AccelNet Implementation Phase 1: Bioinvasion Research Integration across Dynamic Global Ecosystems (BRIDGE)

$15M USD

Funder National Science Foundation (US)
Recipient Organization Smithsonian Institution
Country United States
Start Date Jul 01, 2025
End Date Jun 30, 2029
Duration 1,460 days
Number of Grantees 5
Roles Principal Investigator; Co-Principal Investigator
Data Source National Science Foundation (US)
Grant ID 2450729
Grant Description

Biological invasions by non-native species can harm local economies, food security, and human health and well-being and are inherently a multi-national phenomenon. Recent estimates of global annual costs of invasive species exceed $400 billion USD, including substantial impacts on people’s livelihoods and quality of life. Non-native species continue to spread rapidly in all biomes – on land, in freshwater, and in our oceans.

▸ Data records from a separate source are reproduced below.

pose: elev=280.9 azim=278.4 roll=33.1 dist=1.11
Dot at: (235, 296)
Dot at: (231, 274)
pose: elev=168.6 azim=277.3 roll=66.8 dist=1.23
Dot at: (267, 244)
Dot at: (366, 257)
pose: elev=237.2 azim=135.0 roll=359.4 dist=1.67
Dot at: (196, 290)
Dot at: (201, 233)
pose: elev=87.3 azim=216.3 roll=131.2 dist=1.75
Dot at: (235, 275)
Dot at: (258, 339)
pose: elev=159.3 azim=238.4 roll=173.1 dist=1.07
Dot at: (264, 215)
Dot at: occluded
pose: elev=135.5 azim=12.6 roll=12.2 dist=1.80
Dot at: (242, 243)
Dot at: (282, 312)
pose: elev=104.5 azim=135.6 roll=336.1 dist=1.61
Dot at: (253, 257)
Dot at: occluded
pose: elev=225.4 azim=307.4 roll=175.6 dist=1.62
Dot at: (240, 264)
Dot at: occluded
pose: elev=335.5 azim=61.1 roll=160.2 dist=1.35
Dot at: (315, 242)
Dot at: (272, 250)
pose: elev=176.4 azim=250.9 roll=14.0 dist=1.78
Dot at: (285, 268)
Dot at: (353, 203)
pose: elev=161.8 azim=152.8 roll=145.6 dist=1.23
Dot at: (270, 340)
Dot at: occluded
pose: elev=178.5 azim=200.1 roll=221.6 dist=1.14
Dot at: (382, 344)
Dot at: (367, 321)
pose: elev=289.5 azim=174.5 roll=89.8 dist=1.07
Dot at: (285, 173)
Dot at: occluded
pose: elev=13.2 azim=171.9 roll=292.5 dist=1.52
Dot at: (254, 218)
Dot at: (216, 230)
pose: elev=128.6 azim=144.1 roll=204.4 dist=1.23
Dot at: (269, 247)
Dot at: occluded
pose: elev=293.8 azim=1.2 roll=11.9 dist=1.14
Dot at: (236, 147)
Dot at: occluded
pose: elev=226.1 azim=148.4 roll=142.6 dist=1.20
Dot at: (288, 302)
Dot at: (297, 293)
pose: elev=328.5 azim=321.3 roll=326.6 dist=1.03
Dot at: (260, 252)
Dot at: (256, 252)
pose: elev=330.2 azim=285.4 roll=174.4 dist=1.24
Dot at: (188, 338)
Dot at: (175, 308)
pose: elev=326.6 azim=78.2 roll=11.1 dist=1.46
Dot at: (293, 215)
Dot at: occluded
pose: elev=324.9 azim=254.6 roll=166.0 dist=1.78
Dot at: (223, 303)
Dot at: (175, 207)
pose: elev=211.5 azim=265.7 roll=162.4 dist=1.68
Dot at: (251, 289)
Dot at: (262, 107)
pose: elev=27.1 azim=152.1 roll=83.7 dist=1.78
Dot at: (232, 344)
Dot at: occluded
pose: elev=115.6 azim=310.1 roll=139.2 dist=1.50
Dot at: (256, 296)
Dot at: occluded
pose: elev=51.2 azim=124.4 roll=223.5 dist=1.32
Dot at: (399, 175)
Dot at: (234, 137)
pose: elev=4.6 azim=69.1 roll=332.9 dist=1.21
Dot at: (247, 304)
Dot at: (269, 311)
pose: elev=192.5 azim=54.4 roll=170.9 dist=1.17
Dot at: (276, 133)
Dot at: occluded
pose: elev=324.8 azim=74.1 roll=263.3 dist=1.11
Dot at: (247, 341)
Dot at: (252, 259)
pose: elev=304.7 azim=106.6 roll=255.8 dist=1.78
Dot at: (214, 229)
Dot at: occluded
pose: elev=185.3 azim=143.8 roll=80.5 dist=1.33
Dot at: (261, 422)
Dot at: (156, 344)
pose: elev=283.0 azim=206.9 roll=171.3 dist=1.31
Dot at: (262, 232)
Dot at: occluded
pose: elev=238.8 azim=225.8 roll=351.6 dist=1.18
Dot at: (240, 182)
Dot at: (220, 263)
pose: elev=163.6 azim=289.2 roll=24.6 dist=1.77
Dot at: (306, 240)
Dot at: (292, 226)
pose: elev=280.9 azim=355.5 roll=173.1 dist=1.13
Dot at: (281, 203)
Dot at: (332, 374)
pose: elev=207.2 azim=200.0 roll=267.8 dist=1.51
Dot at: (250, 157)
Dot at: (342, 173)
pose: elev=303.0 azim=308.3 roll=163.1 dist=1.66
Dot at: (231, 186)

Information about the extent of current invasions in our oceans, however, is limited, creating gaps in knowledge that weaken biosecurity efforts aimed at the prevention and management of invasive species. Clear communication pathways for consolidating information on known marine invasions across international stakeholders, and widely adopted standardized protocols for detecting new or undocumented invasions, are needed to tackle this grand challenge and minimize impacts on society.

Harnessing complementary expertise across highly invested regional and global networks, the AccelNet BRIDGE program will advance key fundamental science at scales needed to support and inform effective biosecurity policy and contribute to training a skilled US-based workforce, poised to leverage international team science to engage with this challenge. These efforts will make detection of marine invasions more efficient, robust, integrated, and informative across global economies, which is essential for the prevention of future invasions.

The AccelNet BRIDGE program will provide a platform for collaboration and communication, to establish the standardized framework, protocols, and capacity to address critical knowledge gaps at scale that limit invasion science. BRIDGE will establish formal lines of communication and a community of practice among data-generators for increased coordination on best practices and quality control.

Working groups will develop co-designed methods for standardized, efficient non-native marine species detection, and increase capacity and expand available tools for data sharing and management, including robust pipelines for rapid delivery to existing data repositories. Network members will generate common protocols to estimate species transport and conduct critical assays and experiments to improve species detection and understand the mechanisms shaping invasions.

Through virtual meetings and annual in-person workshops, trainings, and scientific exchanges, the BRIDGE program will catalyze research on marine invasions and mobilize this science to improve biosecurity management and policy. All materials generated by BRIDGE will be made available to stakeholders from around the world, and advances will be regularly communicated to the public, resource managers, and the scientific community.

This award reflects NSF's statutory mission and has been deemed worthy of support through evaluation using the Foundation's intellectual merit and broader impacts review criteria.